### THINGS TO DO
1 – In the insolvency law passage, switch "machinery" to "procedures" and write out the part starting at "15. In particular, they" and ending at "of the law.".
2 – Translate this sentence from the insolvency law passage into Spanish: "That proposition, I think, cannot be questioned."

### DOCUMENT EXCERPT
Segment Open

15. In particular, they derive authority for this view from the Privy Council case Khoo Kwat Siew v. Wool Talk Hwat (1891) LR 19 IA 15 : ILR 19 C 223 (PC) and apply it to the case before them as not being dependent upon the theory of relation back. I am not at the moment concerned with the voidability of the transfer as an act of insolvency, but only with the contention that it contravenes the principles of the insolvency law. That proposition, I think, cannot be questioned. The Insolvency Law provides machinery for the preservation and distribution of an insolvent debtor’s assets and any private arrangement which would defeat that purpose must be in conflict with the intention of the law.
It has undoubtedly been long settled
says Lord Eldon in Dutton v. Morrison (1809) 17 Ves. Jun. 193 : 34 E.R. 77
that if a trader conveys all his estate and effects, that is an act of bankruptcy, as it seems upon two principles, first, that by that act the trader necessarily, perhaps not intending it, deprives himself of the power of carrying on his trade, secondly, that he endeavours to put his property under a different course of application and distribution among his creditors from that which would take place under the Bankruptcy law.

Segment Closed

### GIVEN DATA

Segment Open

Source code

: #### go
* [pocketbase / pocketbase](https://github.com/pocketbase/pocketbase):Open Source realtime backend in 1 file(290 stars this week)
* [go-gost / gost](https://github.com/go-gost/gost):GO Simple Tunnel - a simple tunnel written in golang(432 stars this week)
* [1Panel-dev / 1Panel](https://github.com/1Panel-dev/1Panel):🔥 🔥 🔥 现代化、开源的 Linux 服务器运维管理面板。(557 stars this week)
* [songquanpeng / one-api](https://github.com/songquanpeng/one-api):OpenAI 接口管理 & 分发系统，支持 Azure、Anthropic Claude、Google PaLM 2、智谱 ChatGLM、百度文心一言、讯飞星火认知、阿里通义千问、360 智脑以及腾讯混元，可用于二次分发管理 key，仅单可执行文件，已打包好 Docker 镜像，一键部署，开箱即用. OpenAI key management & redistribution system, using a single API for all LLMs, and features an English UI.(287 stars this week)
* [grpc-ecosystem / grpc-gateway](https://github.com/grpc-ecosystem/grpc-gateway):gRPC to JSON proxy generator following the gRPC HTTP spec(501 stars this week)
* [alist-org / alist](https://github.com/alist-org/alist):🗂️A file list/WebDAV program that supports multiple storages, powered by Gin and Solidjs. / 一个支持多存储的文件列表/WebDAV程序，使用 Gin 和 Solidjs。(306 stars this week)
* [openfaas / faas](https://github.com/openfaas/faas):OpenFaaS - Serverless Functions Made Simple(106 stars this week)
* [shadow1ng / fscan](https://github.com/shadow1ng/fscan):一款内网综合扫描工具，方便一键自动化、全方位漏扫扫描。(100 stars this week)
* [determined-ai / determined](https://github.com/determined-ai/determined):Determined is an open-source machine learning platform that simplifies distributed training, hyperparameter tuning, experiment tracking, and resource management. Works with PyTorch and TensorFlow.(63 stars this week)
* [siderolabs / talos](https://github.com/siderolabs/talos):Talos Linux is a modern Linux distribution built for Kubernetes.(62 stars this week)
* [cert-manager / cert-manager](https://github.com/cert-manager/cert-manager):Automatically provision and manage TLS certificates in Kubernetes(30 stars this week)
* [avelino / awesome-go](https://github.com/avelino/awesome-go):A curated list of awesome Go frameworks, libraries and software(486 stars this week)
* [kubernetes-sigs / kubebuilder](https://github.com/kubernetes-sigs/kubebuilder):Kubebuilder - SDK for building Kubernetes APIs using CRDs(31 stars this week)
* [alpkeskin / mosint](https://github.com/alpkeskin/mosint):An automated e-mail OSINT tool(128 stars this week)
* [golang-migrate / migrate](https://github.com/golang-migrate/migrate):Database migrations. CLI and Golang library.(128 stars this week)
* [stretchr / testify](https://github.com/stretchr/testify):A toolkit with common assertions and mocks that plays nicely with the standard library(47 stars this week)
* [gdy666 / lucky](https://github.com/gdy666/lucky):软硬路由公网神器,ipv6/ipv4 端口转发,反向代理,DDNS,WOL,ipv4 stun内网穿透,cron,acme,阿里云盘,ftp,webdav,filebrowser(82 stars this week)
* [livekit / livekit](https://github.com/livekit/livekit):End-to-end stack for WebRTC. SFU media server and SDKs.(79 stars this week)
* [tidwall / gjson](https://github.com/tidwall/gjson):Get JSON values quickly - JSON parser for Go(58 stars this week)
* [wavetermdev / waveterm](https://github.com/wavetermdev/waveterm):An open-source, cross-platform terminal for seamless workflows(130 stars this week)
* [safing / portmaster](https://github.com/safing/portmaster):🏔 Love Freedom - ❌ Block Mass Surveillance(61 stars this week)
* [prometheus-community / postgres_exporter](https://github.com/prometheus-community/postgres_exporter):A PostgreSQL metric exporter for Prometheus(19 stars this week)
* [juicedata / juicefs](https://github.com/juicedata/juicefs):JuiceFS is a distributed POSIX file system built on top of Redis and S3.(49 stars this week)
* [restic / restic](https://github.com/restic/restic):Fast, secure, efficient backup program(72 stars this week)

Segment Closed

### ANSWERS BY TASK
1 –
15. In particular, they derive authority for this view from the Privy Council case Khoo Kwat Siew v. Wool Talk Hwat (1891) LR 19 IA 15 : ILR 19 C 223 (PC) and apply it to the case before them as not being dependent upon the theory of relation back. I am not at the moment concerned with the voidability of the transfer as an act of insolvency, but only with the contention that it contravenes the principles of the insolvency law. That proposition, I think, cannot be questioned. The Insolvency Law provides procedures for the preservation and distribution of an insolvent debtor’s assets and any private arrangement which would defeat that purpose must be in conflict with the intention of the law.

2 – Esa proposición, a mi juicio, no puede ponerse en duda.